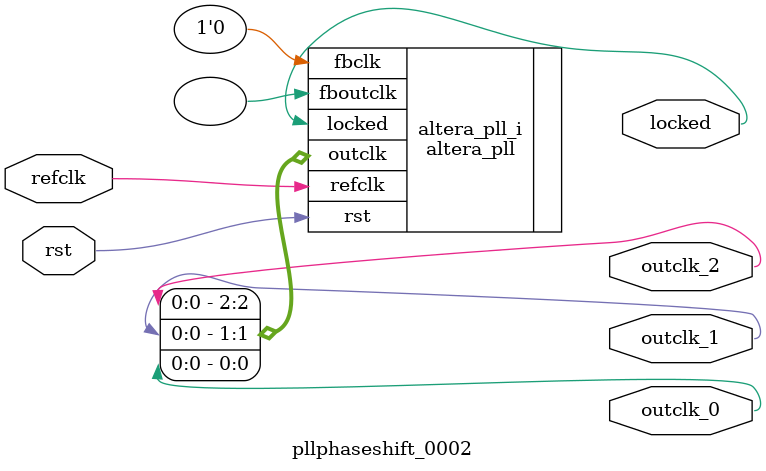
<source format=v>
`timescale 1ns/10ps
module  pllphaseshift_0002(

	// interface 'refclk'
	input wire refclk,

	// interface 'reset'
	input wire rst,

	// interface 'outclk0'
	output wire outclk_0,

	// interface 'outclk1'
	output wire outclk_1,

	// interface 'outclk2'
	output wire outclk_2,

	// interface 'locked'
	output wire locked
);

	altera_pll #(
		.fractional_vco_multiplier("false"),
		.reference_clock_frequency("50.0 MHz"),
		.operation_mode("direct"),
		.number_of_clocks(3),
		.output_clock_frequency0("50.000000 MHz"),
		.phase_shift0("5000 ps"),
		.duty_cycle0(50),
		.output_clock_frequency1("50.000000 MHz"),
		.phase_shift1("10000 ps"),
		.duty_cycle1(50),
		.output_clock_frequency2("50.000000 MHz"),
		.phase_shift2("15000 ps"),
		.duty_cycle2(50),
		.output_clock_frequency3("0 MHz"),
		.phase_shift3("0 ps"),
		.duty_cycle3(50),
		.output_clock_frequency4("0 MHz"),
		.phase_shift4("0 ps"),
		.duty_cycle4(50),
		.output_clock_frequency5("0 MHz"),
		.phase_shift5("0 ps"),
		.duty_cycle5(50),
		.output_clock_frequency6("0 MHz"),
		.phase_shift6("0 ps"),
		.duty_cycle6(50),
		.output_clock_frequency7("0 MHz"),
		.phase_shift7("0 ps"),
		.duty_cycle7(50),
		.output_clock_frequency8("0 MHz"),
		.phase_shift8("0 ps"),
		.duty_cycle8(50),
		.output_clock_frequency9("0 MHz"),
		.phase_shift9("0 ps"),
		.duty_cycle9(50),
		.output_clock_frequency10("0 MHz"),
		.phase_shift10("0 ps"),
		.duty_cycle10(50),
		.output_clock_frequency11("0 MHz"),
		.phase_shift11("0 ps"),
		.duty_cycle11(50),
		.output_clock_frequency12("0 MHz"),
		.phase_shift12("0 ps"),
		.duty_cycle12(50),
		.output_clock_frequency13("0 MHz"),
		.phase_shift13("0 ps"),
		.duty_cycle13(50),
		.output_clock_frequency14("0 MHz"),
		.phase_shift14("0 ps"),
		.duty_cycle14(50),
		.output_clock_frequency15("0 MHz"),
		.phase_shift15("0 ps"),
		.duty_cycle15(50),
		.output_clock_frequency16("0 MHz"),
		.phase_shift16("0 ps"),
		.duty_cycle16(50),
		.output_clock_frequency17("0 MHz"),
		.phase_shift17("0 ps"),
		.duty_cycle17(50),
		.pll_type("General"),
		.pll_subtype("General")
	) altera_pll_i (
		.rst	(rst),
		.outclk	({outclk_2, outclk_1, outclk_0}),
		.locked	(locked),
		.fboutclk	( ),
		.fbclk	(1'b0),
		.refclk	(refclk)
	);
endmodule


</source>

-*-

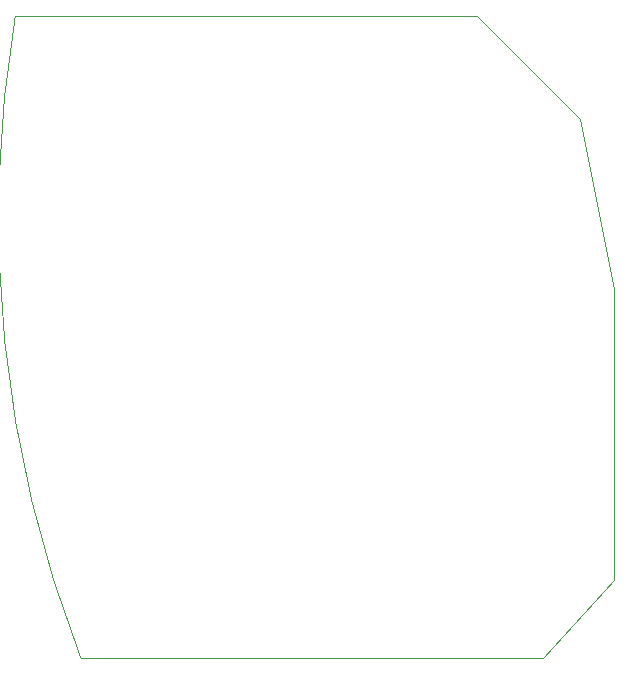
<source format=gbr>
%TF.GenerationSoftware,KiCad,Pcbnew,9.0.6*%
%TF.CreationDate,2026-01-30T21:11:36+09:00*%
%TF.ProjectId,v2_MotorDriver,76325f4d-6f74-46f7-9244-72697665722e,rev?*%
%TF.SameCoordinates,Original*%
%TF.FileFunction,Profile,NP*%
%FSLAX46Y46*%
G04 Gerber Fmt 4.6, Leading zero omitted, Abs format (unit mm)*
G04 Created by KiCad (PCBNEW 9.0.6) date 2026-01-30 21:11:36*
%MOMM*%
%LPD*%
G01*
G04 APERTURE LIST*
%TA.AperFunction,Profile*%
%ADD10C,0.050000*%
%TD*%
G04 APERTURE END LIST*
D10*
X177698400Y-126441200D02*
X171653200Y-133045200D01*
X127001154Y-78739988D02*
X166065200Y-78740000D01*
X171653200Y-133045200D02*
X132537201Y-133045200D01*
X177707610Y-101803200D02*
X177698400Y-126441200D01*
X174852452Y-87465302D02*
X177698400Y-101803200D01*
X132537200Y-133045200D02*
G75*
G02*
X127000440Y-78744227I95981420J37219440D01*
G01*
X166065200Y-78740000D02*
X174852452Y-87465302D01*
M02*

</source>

-*-

• Your goal: Across the data, pull every line containing the string "refclk".

• Solution for this problem:
	// interface 'refclk'
	input wire refclk,
		.refclk	(refclk)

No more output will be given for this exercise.